> **Given passage**:
================================
AS: Thank you, Ron! Your compliment means a lot to me because I really struggle with titles. When I was doing my MFA, one of the recurring criticisms of my workshop submissions was that I needed a different title, and I often go through dozens before I find one I really like. They just seem so final—like naming a child.
I really like titles that simultaneously shape the reader’s expectations and withhold a little bit of information from the reader. I want the reader to be interested in opening my book, but I also don’t want to be too explicit about the book’s content. In both my poetry collections, the titles developed from lines within the book itself which I hope readers will recognize when they’re reading. In my second book, the line, “what the willow said as it fell” is followed by, “Take this body, make it whole.” So I liked What the Willow Said as It Fell as a title in part because I’m hoping the idea of wholeness, and obviously the fact of the body, shines through the poetry.
================================
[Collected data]
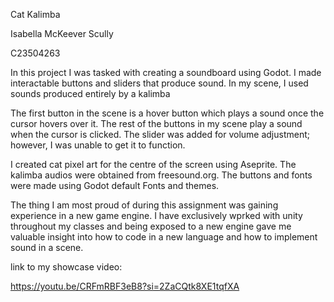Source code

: Cat Kalimba

Isabella  McKeever Scully

C23504263

In this project I was tasked with creating a soundboard using Godot. I made interactable buttons and sliders that produce sound. In my scene, I used sounds produced entirely by a kalimba

The first button in the scene is a hover button which plays a sound once the cursor hovers over it. The rest of the buttons in my scene play a sound when the cursor is clicked. The slider was added for volume adjustment; however, I was unable to get it to function.

I created cat pixel art for the centre of the screen using Aseprite. The kalimba audios were obtained from freesound.org. The buttons and fonts were made using Godot default Fonts and themes. 

The thing I am most proud of during this assignment was gaining experience in a new game engine. I have exclusively wprked with unity throughout my classes and being exposed to a new engine gave me valuable insight into how to code in a new language and how to implement sound in a scene.

link to my showcase video:

https://youtu.be/CRFmRBF3eB8?si=2ZaCQtk8XE1tqfXA
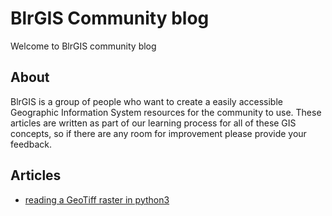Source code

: # BlrGIS Community blog

Welcome to BlrGIS community blog

## About

BlrGIS is a group of people who want to create a easily accessible Geographic Information System resources for the community to use.
These articles are written as part of our learning process for all of these GIS concepts, so if there are any room for improvement please provide your feedback.

## Articles

- [reading a GeoTiff raster in python3](./articles/read_a_geotiff_with_gdal_in_python.md)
================================
> **Task list**:
a. Please answer these questions from the interview about book titles:
(i) During the MFA, what criticism of the workshop submissions kept coming up?
(ii) In both poetry collections, what did the titles develop from?
(iii) Which line follows "what the willow said as it fell"?
b. Go on with the interview about book titles, starting after its last sentence.

> **Your responses**:
a.
(i) That a different title was needed.
(ii) Lines within the book itself.
(iii) "Take this body, make it whole."

b.
BJC: Thank you, indeed, Ron! I’m with Andrea that titles are hard. And I might even go so far as to say that a work is not finished until it has the right title on it, and for me the title is often the last element of the story or collection to come to me. That said, after I get the right title, by settling into the final understanding of my work, then I have still more work to do, adjusting the whole work slightly to the title. The titles to all three of my collections have great stories behind them, and I’ll say that I spent months coming up with Mothers, Tell Your Daughters. I had this story collection, but didn’t quite know what it was about. After trying out hundreds of other titles, arguing with my editor and agent, and stressing endlessly, I finally came upon this one. It resonates especially for me because it’s a line from the song “House of the Rising Sun” when sung by certain female artists. Once alighting on that title, my editor and I made some adjustments to the collection, leaving out a few stories that no longer fit and requiring me to write two new stories, including the title story. American Salvage has a similar story behind it, in that the title story was the last one I wrote. My novel, Once Upon a River, has a different story behind it. My agent came up with that title in the shower. We sold the book with that title, and I didn’t like it for a long while. Finally, when I saw the title allowed me to be fantastical, I embraced it, and I still like it.
RR: You both write about suffering frequently. What role does suffering play in your fiction and poetry? Do you handle it as redemptive or existential?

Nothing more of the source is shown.